Thursday, December 11, 2014

Lawsuits and More Lawsuits....


Comedian Bill Cosby sued for defamation by sexual assault accuser


The lawsuit, which seeks unspecified compensatory and punitive damages, asserts that Cosby himself is liable for the conduct of his legal and press representatives.(Reuters) - Comedian Bill Cosby was sued for defamation on Wednesday in Massachusetts by a sexual assault accuser who said he branded her a liar in public statements made through his representatives denying her allegations of abuse.
The eight-page complaint, filed in U.S. District Court in Springfield, Massachusetts, is believed to be the second lawsuit arising from a wave of sexual misconduct allegations against Cosby, 77, by more than a dozen women since October.
The plaintiff in Wednesday's lawsuit, Tamara Green, 66, a lawyer who lives near San Diego, has said Cosby sexually assaulted her at her apartment after drugging her at a Los Angeles cafe in the early 1970s.
Neither Cosby, who resides in western Massachusetts, nor his attorney was immediately available for comment.
The lawsuit said denials by an attorney and a publicist representing Cosby in response to her allegations in articles published in Newsweek magazine and the Washington Post were false and defamatory.
The complaint was filed on Green's behalf by Joseph Cammarata, a Washington-based attorney who initially represented Paula Jones in her sexual harassment lawsuit in the late 1990s against then-President Bill Clinton.
He said the defamation lawsuit provides a new avenue for Green and others accusing Cosby of sexually assaulting them decades ago to bring their allegations to court without the complications posed by statutes of limitations.
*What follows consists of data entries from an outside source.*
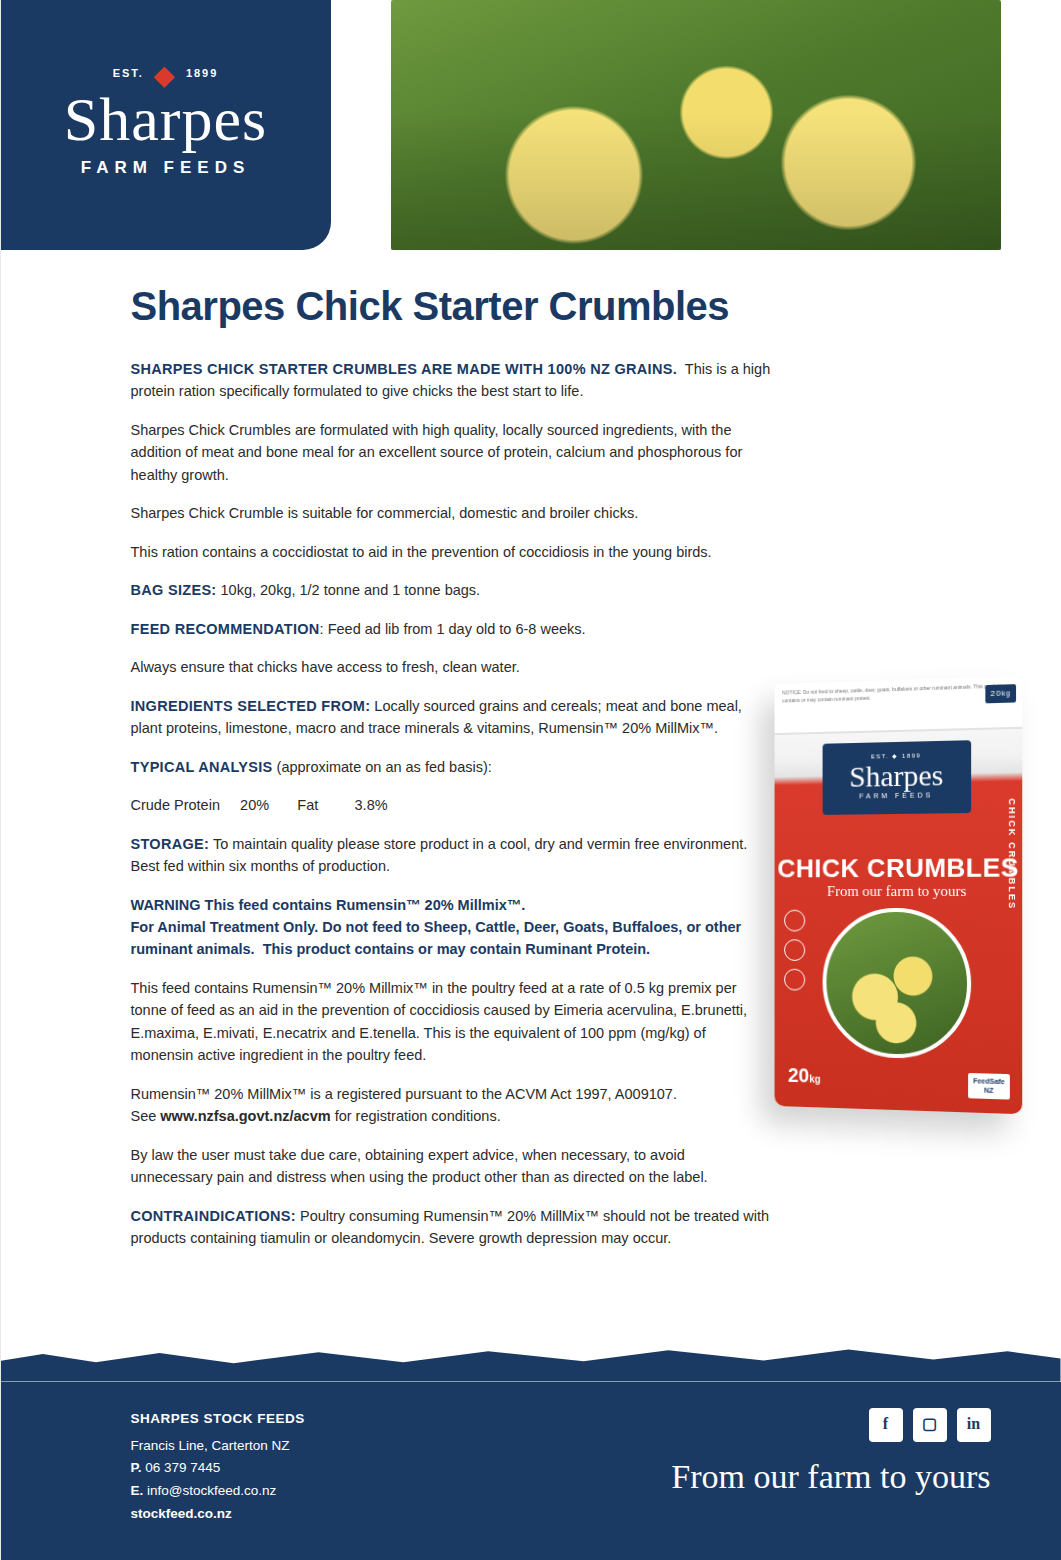EST.◆1899
Sharpes
FARM FEEDS
Sharpes Chick Starter Crumbles
SHARPES CHICK STARTER CRUMBLES ARE MADE WITH 100% NZ GRAINS. This is a high protein ration specifically formulated to give chicks the best start to life.
Sharpes Chick Crumbles are formulated with high quality, locally sourced ingredients, with the addition of meat and bone meal for an excellent source of protein, calcium and phosphorous for healthy growth.
Sharpes Chick Crumble is suitable for commercial, domestic and broiler chicks.
This ration contains a coccidiostat to aid in the prevention of coccidiosis in the young birds.
Bag sizes: 10kg, 20kg, 1/2 tonne and 1 tonne bags.
Feed recommendation: Feed ad lib from 1 day old to 6-8 weeks.
Always ensure that chicks have access to fresh, clean water.
Ingredients selected from: Locally sourced grains and cereals; meat and bone meal, plant proteins, limestone, macro and trace minerals & vitamins, Rumensin™ 20% MillMix™.
Typical analysis (approximate on an as fed basis):
Crude Protein 20% Fat 3.8%
Storage: To maintain quality please store product in a cool, dry and vermin free environment. Best fed within six months of production.
WARNING This feed contains Rumensin™ 20% Millmix™.
For Animal Treatment Only. Do not feed to Sheep, Cattle, Deer, Goats, Buffaloes, or other ruminant animals. This product contains or may contain Ruminant Protein.
This feed contains Rumensin™ 20% Millmix™ in the poultry feed at a rate of 0.5 kg premix per tonne of feed as an aid in the prevention of coccidiosis caused by Eimeria acervulina, E.brunetti, E.maxima, E.mivati, E.necatrix and E.tenella. This is the equivalent of 100 ppm (mg/kg) of monensin active ingredient in the poultry feed.
Rumensin™ 20% MillMix™ is a registered pursuant to the ACVM Act 1997, A009107.
See www.nzfsa.govt.nz/acvm for registration conditions.
By law the user must take due care, obtaining expert advice, when necessary, to avoid unnecessary pain and distress when using the product other than as directed on the label.
Contraindications: Poultry consuming Rumensin™ 20% MillMix™ should not be treated with products containing tiamulin or oleandomycin. Severe growth depression may occur.
NOTICE: Do not feed to sheep, cattle, deer, goats, buffaloes or other ruminant animals. This product contains or may contain ruminant protein. 20kg
CHICK CRUMBLES
EST. ◆ 1899
Sharpes
FARM FEEDS
CHICK CRUMBLES
From our farm to yours
20kg
FeedSafe
NZ
SHARPES STOCK FEEDS
Francis Line, Carterton NZ
P. 06 379 7445
E. info@stockfeed.co.nz
stockfeed.co.nz
f ▢ in
From our farm to yours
"This case presents a forum for Tamara Green to have her day in court," her lawyer said. "One person says it happens, the other person says you're a liar. OK, a jury of your peers will decide which is telling the truth."
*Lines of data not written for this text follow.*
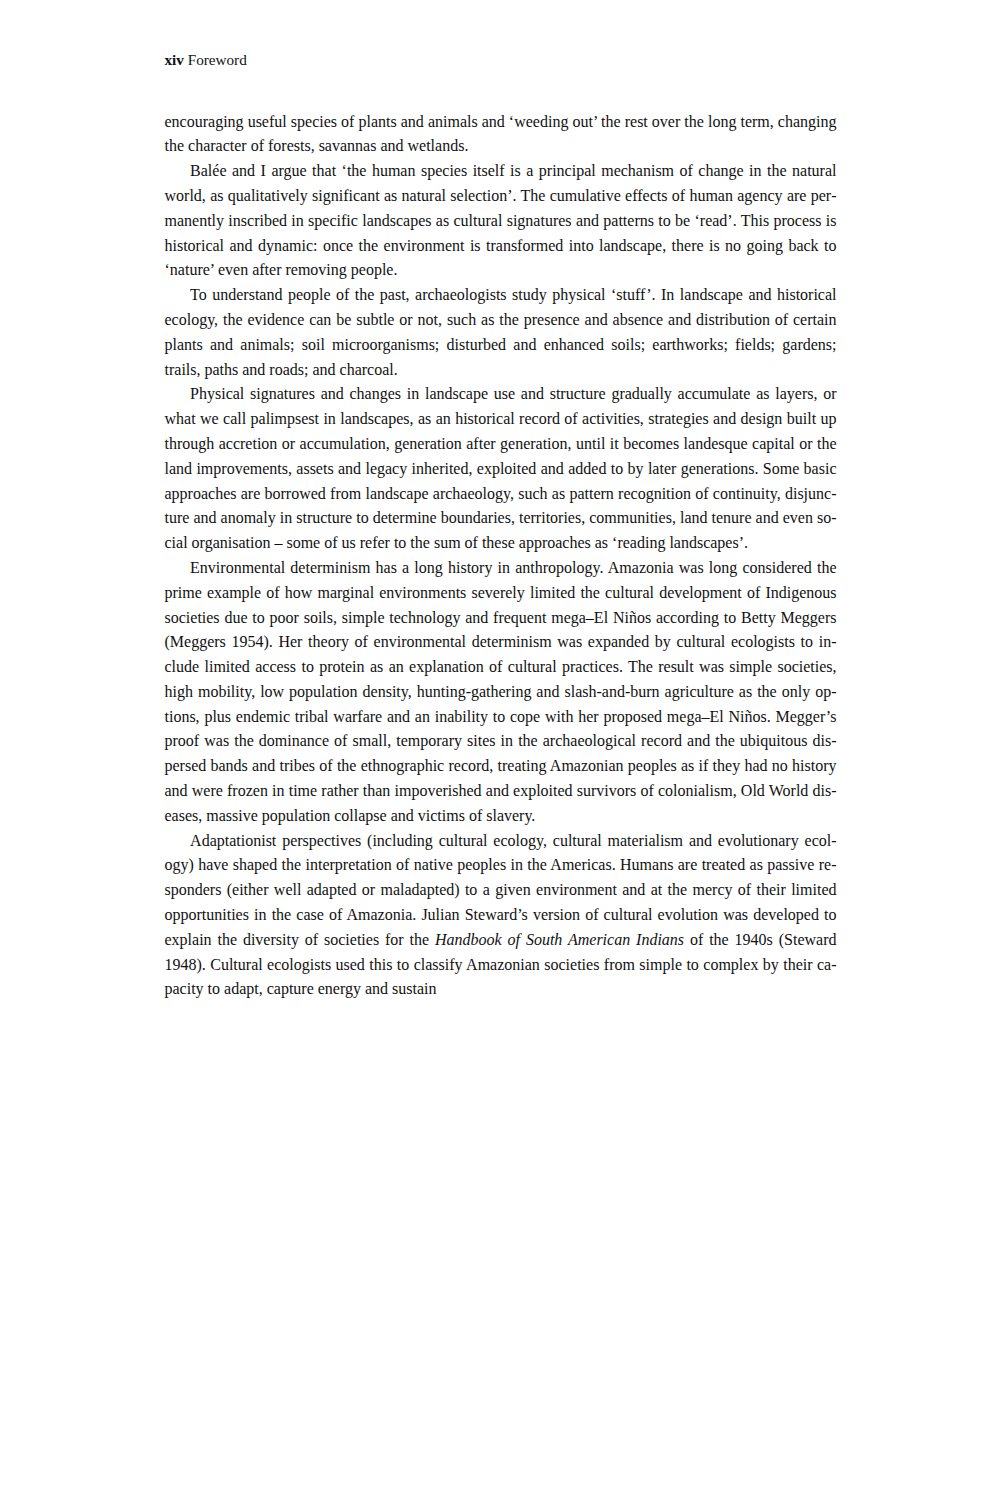xiv Foreword
encouraging useful species of plants and animals and ‘weeding out’ the rest over the long term, changing the character of forests, savannas and wetlands.
Balée and I argue that ‘the human species itself is a principal mechanism of change in the natural world, as qualitatively significant as natural selection’. The cumulative effects of human agency are permanently inscribed in specific landscapes as cultural signatures and patterns to be ‘read’. This process is historical and dynamic: once the environment is transformed into landscape, there is no going back to ‘nature’ even after removing people.
To understand people of the past, archaeologists study physical ‘stuff’. In landscape and historical ecology, the evidence can be subtle or not, such as the presence and absence and distribution of certain plants and animals; soil microorganisms; disturbed and enhanced soils; earthworks; fields; gardens; trails, paths and roads; and charcoal.
Physical signatures and changes in landscape use and structure gradually accumulate as layers, or what we call palimpsest in landscapes, as an historical record of activities, strategies and design built up through accretion or accumulation, generation after generation, until it becomes landesque capital or the land improvements, assets and legacy inherited, exploited and added to by later generations. Some basic approaches are borrowed from landscape archaeology, such as pattern recognition of continuity, disjuncture and anomaly in structure to determine boundaries, territories, communities, land tenure and even social organisation – some of us refer to the sum of these approaches as ‘reading landscapes’.
Environmental determinism has a long history in anthropology. Amazonia was long considered the prime example of how marginal environments severely limited the cultural development of Indigenous societies due to poor soils, simple technology and frequent mega–El Niños according to Betty Meggers (Meggers 1954). Her theory of environmental determinism was expanded by cultural ecologists to include limited access to protein as an explanation of cultural practices. The result was simple societies, high mobility, low population density, hunting-gathering and slash-and-burn agriculture as the only options, plus endemic tribal warfare and an inability to cope with her proposed mega–El Niños. Megger’s proof was the dominance of small, temporary sites in the archaeological record and the ubiquitous dispersed bands and tribes of the ethnographic record, treating Amazonian peoples as if they had no history and were frozen in time rather than impoverished and exploited survivors of colonialism, Old World diseases, massive population collapse and victims of slavery.
Adaptationist perspectives (including cultural ecology, cultural materialism and evolutionary ecology) have shaped the interpretation of native peoples in the Americas. Humans are treated as passive responders (either well adapted or maladapted) to a given environment and at the mercy of their limited opportunities in the case of Amazonia. Julian Steward’s version of cultural evolution was developed to explain the diversity of societies for the Handbook of South American Indians of the 1940s (Steward 1948). Cultural ecologists used this to classify Amazonian societies from simple to complex by their capacity to adapt, capture energy and sustain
Another Cosby accuser, Judy Huth, sued the entertainer earlier this month, saying he molested her in 1974 when she was 15 at the Playboy Mansion after serving her alcohol. Her lawsuit claims that trauma from the incident caused psychological and mental anguish that she has only come to terms with in the last few years.
In 2006, Cosby settled for an undisclosed sum a lawsuit brought by another woman, Andrea Constand, who claimed he had drugged and sexually assaulted her.
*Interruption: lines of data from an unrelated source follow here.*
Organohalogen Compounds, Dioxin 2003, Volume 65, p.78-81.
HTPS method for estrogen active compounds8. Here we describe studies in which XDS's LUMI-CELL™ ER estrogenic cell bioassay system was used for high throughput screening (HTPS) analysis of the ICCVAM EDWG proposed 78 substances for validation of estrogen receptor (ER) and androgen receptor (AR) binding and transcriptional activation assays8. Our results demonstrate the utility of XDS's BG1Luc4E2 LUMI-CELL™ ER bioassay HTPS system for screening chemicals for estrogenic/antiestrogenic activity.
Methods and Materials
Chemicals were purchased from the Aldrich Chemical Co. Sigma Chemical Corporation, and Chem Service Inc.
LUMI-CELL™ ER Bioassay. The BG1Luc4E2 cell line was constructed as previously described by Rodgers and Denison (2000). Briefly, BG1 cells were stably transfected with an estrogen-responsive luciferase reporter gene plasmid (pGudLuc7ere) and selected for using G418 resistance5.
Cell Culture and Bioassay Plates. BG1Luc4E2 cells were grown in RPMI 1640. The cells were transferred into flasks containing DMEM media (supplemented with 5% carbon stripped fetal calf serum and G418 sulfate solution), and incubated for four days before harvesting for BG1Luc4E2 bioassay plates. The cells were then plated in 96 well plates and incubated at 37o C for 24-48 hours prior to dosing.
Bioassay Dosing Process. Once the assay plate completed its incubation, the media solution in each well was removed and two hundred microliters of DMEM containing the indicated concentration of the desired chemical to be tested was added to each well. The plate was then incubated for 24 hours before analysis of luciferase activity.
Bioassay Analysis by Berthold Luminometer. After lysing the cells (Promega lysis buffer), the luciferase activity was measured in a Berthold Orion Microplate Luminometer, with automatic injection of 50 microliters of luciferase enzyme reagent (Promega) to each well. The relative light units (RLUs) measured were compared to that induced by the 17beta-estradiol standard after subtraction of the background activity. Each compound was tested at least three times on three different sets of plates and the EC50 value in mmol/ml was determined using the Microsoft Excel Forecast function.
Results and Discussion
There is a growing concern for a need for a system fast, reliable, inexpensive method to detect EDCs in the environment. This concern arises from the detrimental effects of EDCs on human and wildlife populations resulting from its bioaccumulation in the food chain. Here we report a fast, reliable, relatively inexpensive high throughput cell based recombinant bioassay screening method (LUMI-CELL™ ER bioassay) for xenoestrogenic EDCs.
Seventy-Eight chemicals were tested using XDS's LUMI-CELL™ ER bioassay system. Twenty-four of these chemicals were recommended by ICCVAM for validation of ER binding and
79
Cosby has never been charged, and through his lawyers has insisted none of the allegations against him are true.
Green's lawsuit says she met Cosby through a mutual friend in 1969 or 1970 when she was a young, aspiring model and singer, and that he sought her help to raise money from investors to establish a club that the entertainer wanted to open.
Over lunch one afternoon in the early 1970s, according to the lawsuit, Cosby gave Green some pills that he told her was cold medicine after she complained of not feeling well, and then took her back to her apartment when she began to feel woozy.

Once there, the lawsuit says, Cosby undressed the two of them and proceeded to sexually assault Green, who was too weakened and disoriented to fight back and got Cosby to stop only after she managed to upend a table. She says Cosby eventually left her apartment, leaving two $100 bills on a coffee table.